Plotagon and Gilgamesh

I have no idea whether this was worth doing, but what the heck.

//www.youtube-nocookie.com/embed/f7gJoul9qiw?rel=0&hd=720&cc_load_policy=1

The software is Plotagon, which is free and in beta. It was shared with me by Tom Hodgers, a member of the POT Cert class, because I was looking for a replacement for the now defunct Xtranormal. I ran it on Mac OS 10.6 even though it requires 10.7. Then I uploaded to Vimeo, until I realized they (still) don’t have captions. So I uploaded to YouTube, put in the script for the new transcribing service, and then used a special embed code (cc_load_policy=1) to force the captions to show.

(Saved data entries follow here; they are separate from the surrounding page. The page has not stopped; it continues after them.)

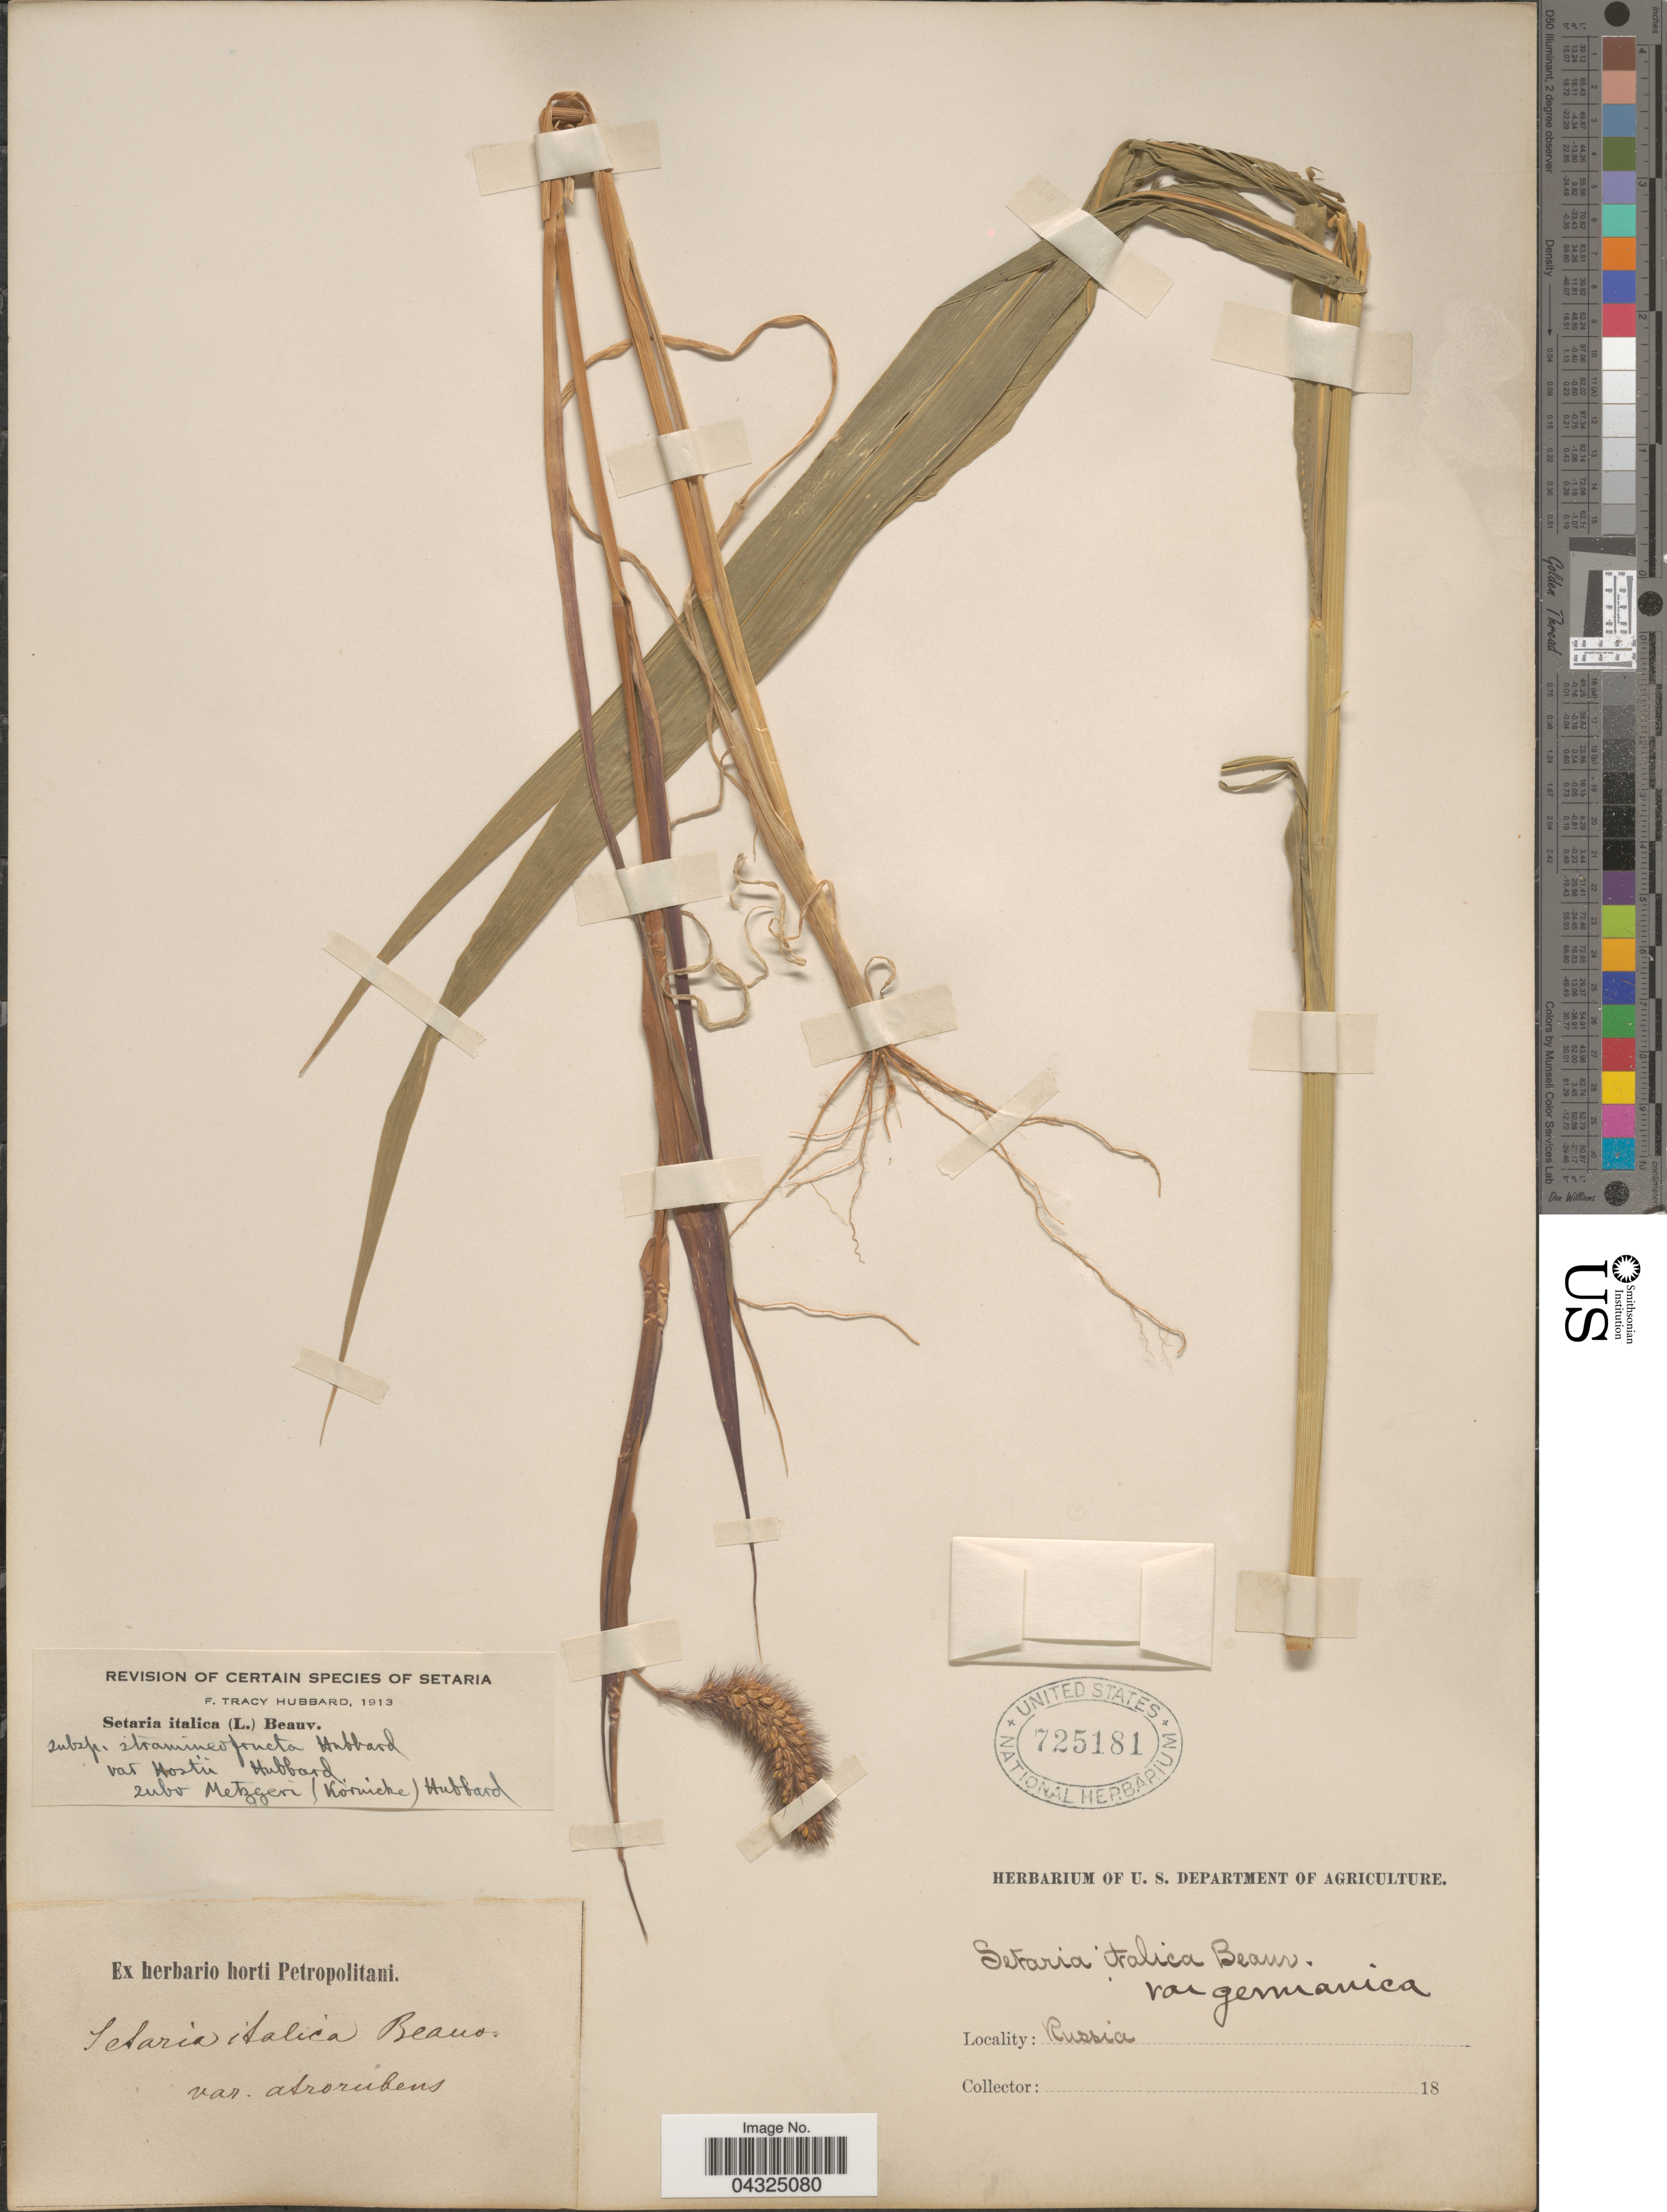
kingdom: Plantae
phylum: Tracheophyta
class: Liliopsida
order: Poales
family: Poaceae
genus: Setaria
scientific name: Setaria italica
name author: (L.) P. Beauv.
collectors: ex Herb. Horti Bot. Petropolitani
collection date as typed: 18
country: Russian Federation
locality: Russia.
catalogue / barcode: US 725181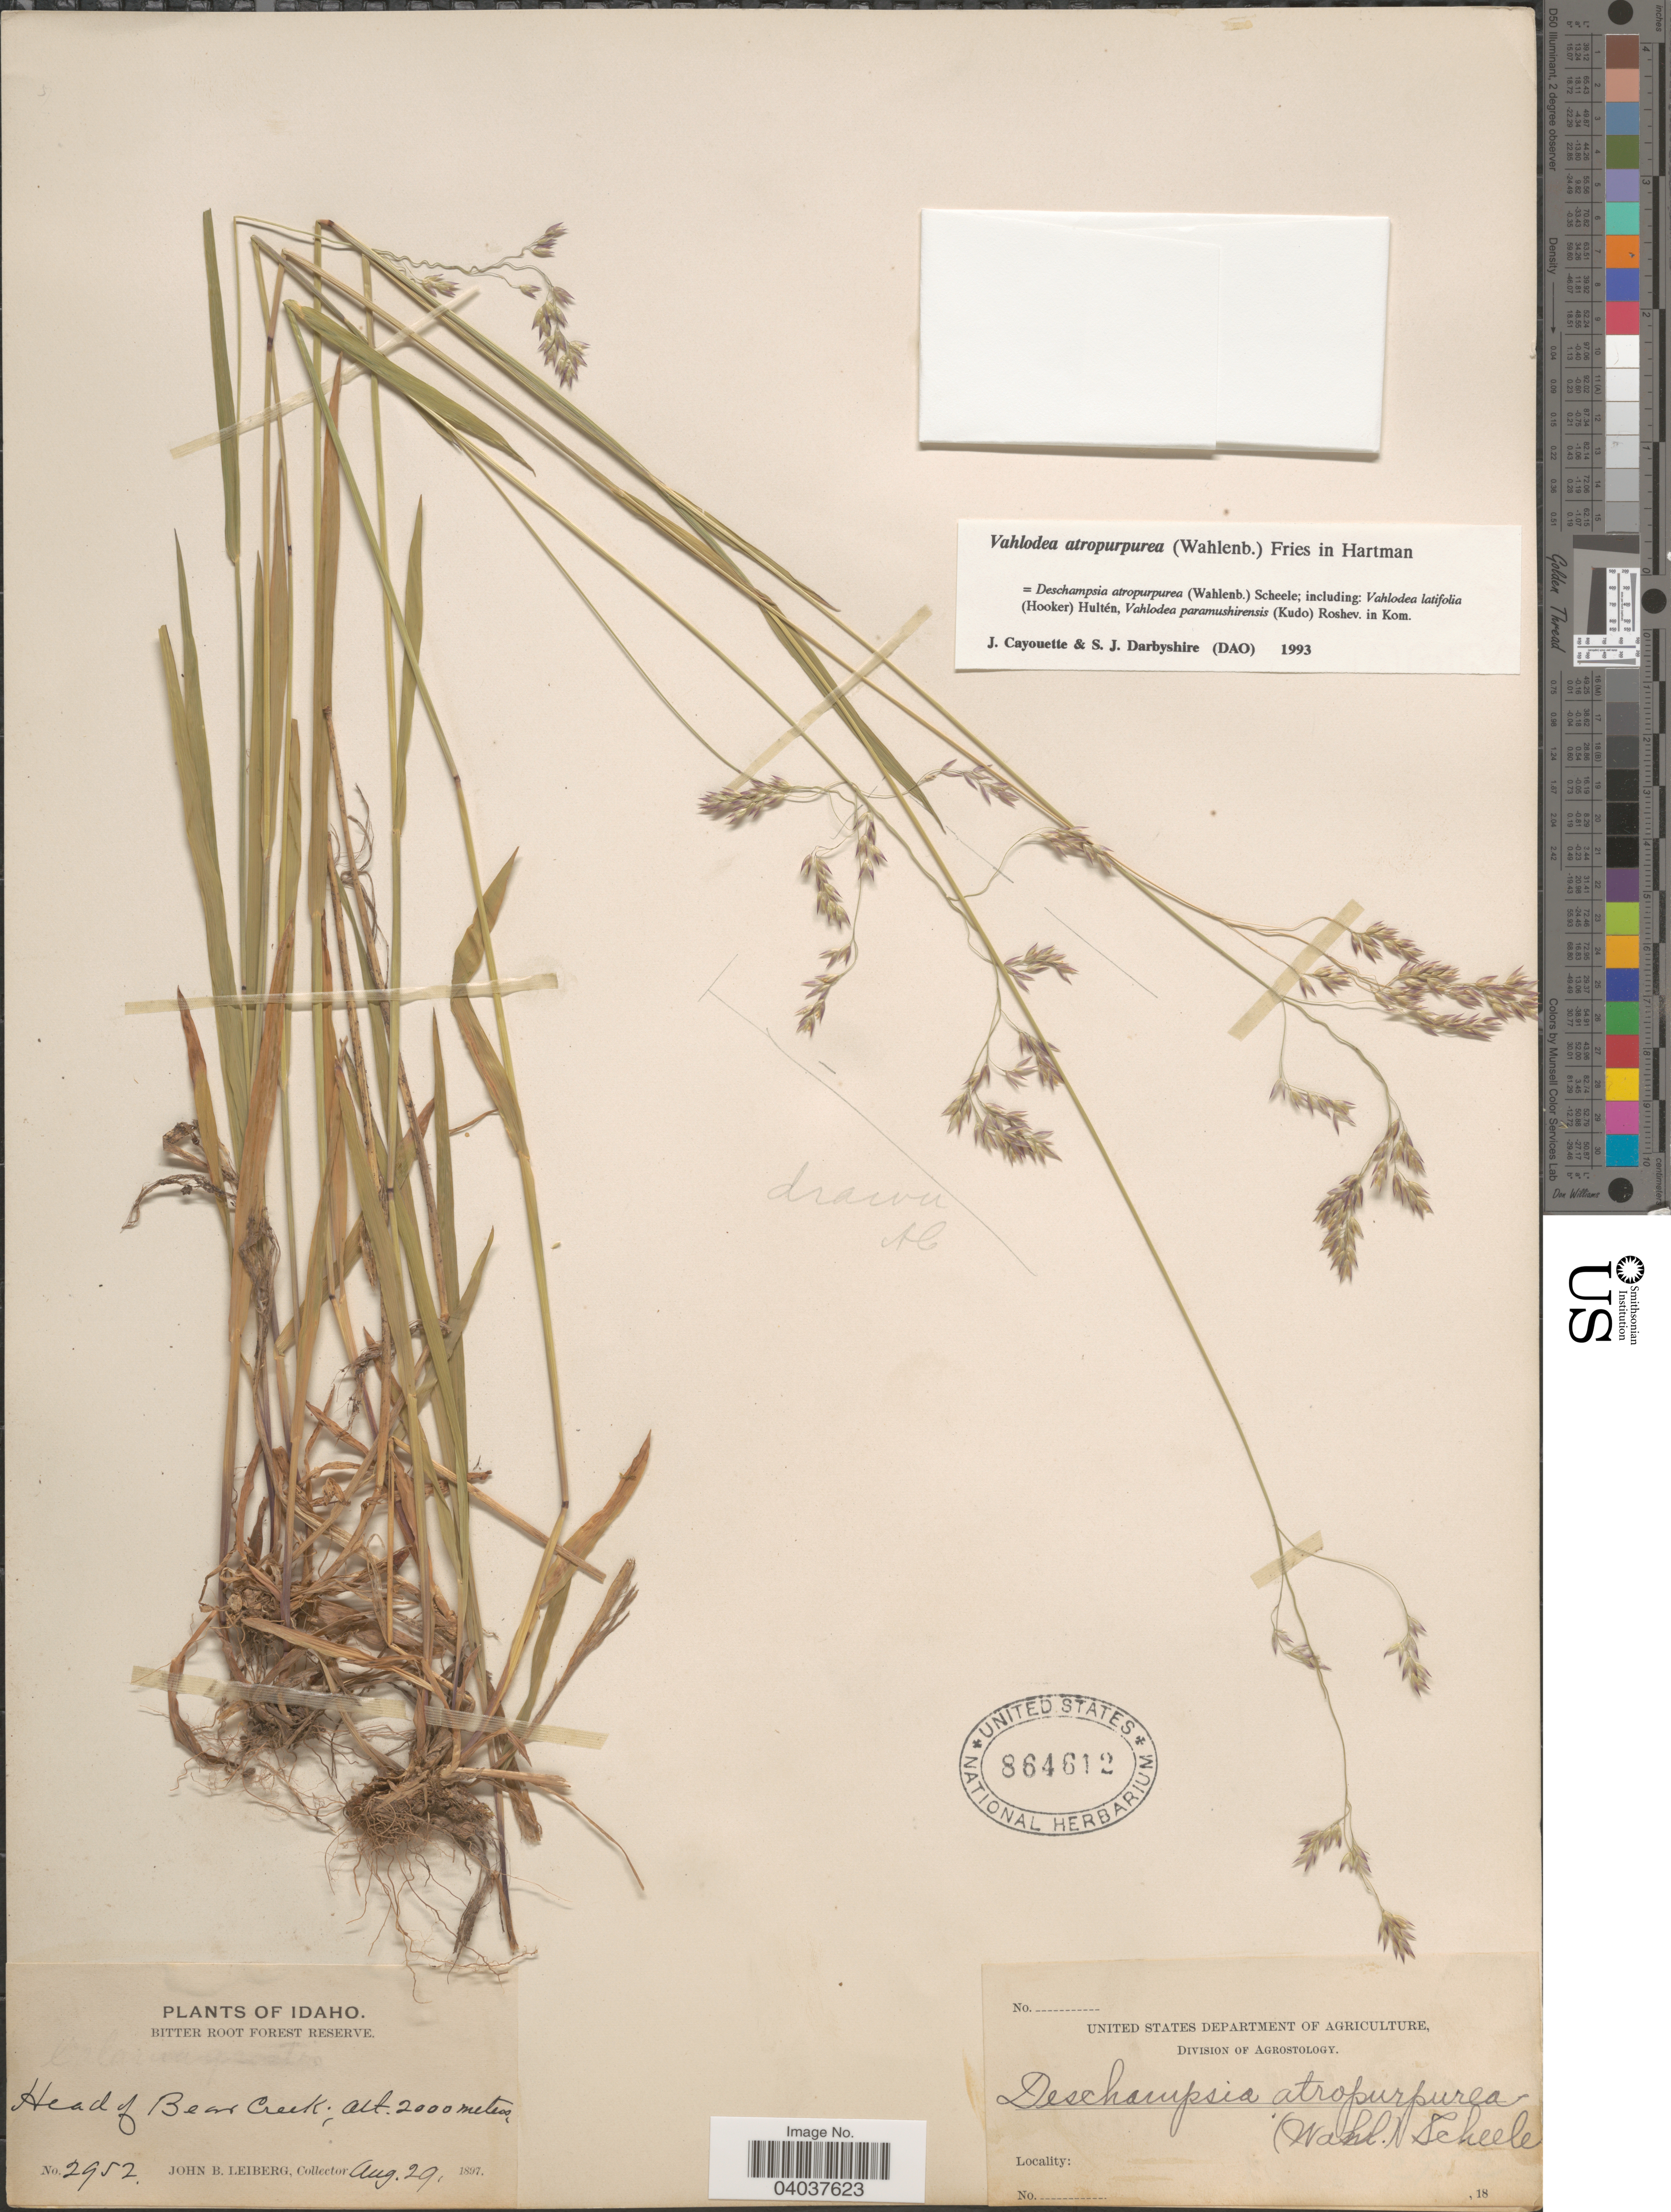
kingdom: Plantae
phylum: Tracheophyta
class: Liliopsida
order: Poales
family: Poaceae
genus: Vahlodea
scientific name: Vahlodea atropurpurea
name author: (Wahlenb.) Fr. ex Hartm.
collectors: J. B. Leiberg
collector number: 2952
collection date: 1897-08-29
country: United States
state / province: Idaho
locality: Bitter Root Forest Reserve. Head of Bear Creek.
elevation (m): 2000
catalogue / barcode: US 864612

OK, so pedagogy. Students have trouble understanding the old poems and epics, unless translated in a way that makes them distinctly unpoetic. For one of my major topics in early Western Civilzation, heroic narratives, they need to encounter Gilgamesh, The Odyssey, and Beowulf (so they can work on – like last week’s class, epics like Star Wars, Shrek, and Forrest Gump – yes, that’s what they chose).

Short of spending weeks in Second Life, I don’t have an easy way to create characters in settings that would portray the text, and I’m not sure I want that. There’s something more pure about a reading rather than a performance for these epics, which were, after all, in the oral tradition. In this program I can create a “reading” instead of a show, like one might see at the reading of a play. No costumes, sets or production values. This imitates that, and I confess I came at all this backward after playing with the program, which I could not at first find a use for. So now all the people who will say, “That’s not pedagogy first! That’s technology first!” will feel vindicated. And I should probably double-post to ds106.